Nauczyciele zostaną przebadani, ale nie wszyscy

Kiedy we wrześniu wracaliśmy do pracy, niewielu z nas znało osobiście kogoś, kto umarł na covid. Teraz sytuacja jest inna. Nauczycieli umarło już tylu, że każdy już kogoś takiego zna.

Dlatego potrzeba badania nauczycieli na obecność koronawirusa jest dziś o wiele pilniejsza niż po wakacjach. Jeśli chcemy, żeby po feriach nauczyciele wrócili do szkół, trzeba im takie badania zafundować.

Minister zdrowia zapowiedział badania przesiewowe w trzech regionach: na Śląsku, Podkarpaciu i w Małopolsce (info tutaj). A co zresztą kraju? Minister mówi, iż nie widzi potrzeby. Widocznie jeszcze za mało umarło nauczycieli, aby minister taką potrzebę dostrzegł.

W piątek dowiedziałem się, że pod respiratorem umarł 54-letni kolega, który dwa lata temu przestał pracować w naszej szkole. Pamiętam, jak zaprosił moją klasę wychowawczą i mnie, wychowawcę, na lody. Zapłacił za swoje, choć uczniowie o tym nie wiedzieli. Nie ma przecież w szkole pieniędzy na takie fanaberie. Miał kolega gest. Zresztą serdecznością bił wszystkich na głowę. No i umarł na covid.

Nauczyciele z innej szkoły po śmierci koleżanki, także zmarła pod respiratorem, otrzymali pomoc psychologiczną. Pani tłumaczyła im, w jakie fazy będą wchodzili po tym zdarzeniu. Jedną z nich jest agresja. Może to i dobrze, że rząd czeka z badaniem nauczycieli, aż nas więcej umrze. Im więcej ofiar, tym więcej w nas agresji.

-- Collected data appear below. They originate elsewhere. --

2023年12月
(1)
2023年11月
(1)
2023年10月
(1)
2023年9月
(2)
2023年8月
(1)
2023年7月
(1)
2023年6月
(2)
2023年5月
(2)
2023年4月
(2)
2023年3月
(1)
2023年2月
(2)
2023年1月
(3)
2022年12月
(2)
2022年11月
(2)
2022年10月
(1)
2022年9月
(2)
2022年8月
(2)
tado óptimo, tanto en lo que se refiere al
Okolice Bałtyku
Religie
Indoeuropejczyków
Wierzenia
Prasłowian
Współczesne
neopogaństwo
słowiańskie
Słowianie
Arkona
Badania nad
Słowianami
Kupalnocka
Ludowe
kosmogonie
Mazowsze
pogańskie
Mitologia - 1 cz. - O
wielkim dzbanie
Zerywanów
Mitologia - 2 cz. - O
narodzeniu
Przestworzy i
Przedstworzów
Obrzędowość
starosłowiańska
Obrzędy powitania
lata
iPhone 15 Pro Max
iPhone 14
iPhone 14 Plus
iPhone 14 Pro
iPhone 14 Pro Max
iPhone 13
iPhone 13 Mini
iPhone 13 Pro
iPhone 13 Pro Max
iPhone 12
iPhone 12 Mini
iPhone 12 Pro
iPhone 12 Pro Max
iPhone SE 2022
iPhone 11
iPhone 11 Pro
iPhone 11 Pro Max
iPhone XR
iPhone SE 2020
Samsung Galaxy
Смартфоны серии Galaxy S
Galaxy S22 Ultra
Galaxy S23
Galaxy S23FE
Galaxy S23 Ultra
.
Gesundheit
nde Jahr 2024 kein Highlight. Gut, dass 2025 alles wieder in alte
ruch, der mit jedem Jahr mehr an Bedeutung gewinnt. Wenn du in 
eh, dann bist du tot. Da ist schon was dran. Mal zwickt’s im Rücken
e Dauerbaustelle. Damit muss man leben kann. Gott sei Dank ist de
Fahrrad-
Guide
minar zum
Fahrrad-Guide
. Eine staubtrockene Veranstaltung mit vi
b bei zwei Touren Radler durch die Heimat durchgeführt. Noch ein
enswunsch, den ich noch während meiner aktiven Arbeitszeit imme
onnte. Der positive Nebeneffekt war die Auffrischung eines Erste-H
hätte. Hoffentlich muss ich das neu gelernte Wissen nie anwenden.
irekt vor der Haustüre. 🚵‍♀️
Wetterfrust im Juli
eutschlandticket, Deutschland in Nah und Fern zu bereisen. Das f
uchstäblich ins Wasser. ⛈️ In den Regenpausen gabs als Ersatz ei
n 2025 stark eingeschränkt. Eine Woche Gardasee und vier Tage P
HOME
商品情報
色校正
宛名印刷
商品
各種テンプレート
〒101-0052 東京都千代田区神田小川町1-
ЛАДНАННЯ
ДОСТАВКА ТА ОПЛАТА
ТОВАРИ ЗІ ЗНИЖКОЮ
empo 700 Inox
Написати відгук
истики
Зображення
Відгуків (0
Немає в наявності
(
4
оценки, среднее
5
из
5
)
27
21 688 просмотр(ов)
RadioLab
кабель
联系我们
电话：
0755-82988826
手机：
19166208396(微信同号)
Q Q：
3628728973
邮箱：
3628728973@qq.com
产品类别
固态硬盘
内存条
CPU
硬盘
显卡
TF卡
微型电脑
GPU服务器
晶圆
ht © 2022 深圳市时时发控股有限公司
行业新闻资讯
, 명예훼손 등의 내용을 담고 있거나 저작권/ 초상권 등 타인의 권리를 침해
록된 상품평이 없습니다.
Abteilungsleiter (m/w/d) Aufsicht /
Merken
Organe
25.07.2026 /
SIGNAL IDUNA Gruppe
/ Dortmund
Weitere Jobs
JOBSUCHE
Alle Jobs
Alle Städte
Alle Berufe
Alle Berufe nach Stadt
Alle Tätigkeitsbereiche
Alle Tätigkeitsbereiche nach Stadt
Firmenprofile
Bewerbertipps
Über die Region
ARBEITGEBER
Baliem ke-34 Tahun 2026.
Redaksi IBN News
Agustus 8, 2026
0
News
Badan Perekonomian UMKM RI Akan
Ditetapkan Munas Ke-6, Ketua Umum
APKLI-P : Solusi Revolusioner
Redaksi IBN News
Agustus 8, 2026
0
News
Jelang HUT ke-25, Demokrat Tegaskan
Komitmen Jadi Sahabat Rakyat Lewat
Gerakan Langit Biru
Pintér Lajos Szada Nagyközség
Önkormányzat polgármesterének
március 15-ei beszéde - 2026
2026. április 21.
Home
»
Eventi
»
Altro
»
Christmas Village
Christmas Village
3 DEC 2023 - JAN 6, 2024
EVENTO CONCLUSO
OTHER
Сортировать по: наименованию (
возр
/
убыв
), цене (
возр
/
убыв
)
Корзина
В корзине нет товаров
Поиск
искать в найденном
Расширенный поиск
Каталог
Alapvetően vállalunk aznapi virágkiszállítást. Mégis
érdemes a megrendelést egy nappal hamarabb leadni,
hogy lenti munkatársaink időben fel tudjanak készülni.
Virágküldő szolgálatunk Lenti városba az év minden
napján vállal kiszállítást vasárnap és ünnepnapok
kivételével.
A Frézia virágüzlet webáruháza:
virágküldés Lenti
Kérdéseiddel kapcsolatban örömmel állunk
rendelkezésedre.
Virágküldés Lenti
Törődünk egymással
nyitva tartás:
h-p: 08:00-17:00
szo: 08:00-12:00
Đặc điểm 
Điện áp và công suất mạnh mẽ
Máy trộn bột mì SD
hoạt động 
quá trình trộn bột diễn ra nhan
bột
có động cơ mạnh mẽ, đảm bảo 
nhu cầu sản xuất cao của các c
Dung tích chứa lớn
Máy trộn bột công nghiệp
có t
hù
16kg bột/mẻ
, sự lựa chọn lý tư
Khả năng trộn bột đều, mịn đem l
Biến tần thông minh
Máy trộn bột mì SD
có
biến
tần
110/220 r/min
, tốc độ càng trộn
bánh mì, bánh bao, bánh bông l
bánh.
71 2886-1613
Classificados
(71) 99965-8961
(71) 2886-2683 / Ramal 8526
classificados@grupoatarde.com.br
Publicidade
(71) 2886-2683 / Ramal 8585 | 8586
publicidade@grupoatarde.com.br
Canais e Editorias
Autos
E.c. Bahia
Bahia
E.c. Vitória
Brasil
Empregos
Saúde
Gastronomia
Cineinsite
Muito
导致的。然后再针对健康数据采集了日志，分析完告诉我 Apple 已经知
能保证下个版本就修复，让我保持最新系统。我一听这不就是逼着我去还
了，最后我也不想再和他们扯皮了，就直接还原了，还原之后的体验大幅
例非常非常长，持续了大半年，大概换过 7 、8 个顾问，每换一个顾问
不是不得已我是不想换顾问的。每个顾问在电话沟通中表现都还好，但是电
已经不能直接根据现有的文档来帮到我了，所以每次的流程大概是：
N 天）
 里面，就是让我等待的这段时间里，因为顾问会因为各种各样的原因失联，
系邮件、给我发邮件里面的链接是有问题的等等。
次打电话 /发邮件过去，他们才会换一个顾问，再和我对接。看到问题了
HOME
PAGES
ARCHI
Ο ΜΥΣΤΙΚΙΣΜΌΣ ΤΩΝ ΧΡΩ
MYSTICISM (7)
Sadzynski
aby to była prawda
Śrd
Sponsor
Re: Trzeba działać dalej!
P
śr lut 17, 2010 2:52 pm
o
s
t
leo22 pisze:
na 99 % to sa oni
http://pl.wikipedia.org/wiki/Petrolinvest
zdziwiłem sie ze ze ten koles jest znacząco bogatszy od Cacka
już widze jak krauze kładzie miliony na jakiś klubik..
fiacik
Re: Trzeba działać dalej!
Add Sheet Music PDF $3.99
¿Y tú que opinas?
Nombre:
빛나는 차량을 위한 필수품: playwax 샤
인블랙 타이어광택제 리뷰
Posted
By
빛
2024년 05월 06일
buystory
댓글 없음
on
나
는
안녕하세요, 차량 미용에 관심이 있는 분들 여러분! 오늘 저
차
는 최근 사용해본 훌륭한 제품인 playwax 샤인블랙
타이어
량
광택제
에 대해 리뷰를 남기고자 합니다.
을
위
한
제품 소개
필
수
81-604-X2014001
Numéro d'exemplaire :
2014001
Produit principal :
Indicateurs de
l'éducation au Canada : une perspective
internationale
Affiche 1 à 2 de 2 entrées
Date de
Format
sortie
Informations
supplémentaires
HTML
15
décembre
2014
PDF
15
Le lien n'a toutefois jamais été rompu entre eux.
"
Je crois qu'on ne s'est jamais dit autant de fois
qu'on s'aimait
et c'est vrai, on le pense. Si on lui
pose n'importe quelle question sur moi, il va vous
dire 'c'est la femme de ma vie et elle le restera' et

Jak pół miliona belfrów będzie chciało komuś przypieprzyć, to – jak mówi Owsiak – będzie się działo. Może tego właśnie Polsce trzeba. Zresztą grup, które chcą przypieprzyć, robi się coraz więcej. Oby i dla nas jakieś miejsce się znalazło, bo na ulicy zrobiło się już bardzo gęsto, a może być przecież znacznie gorzej.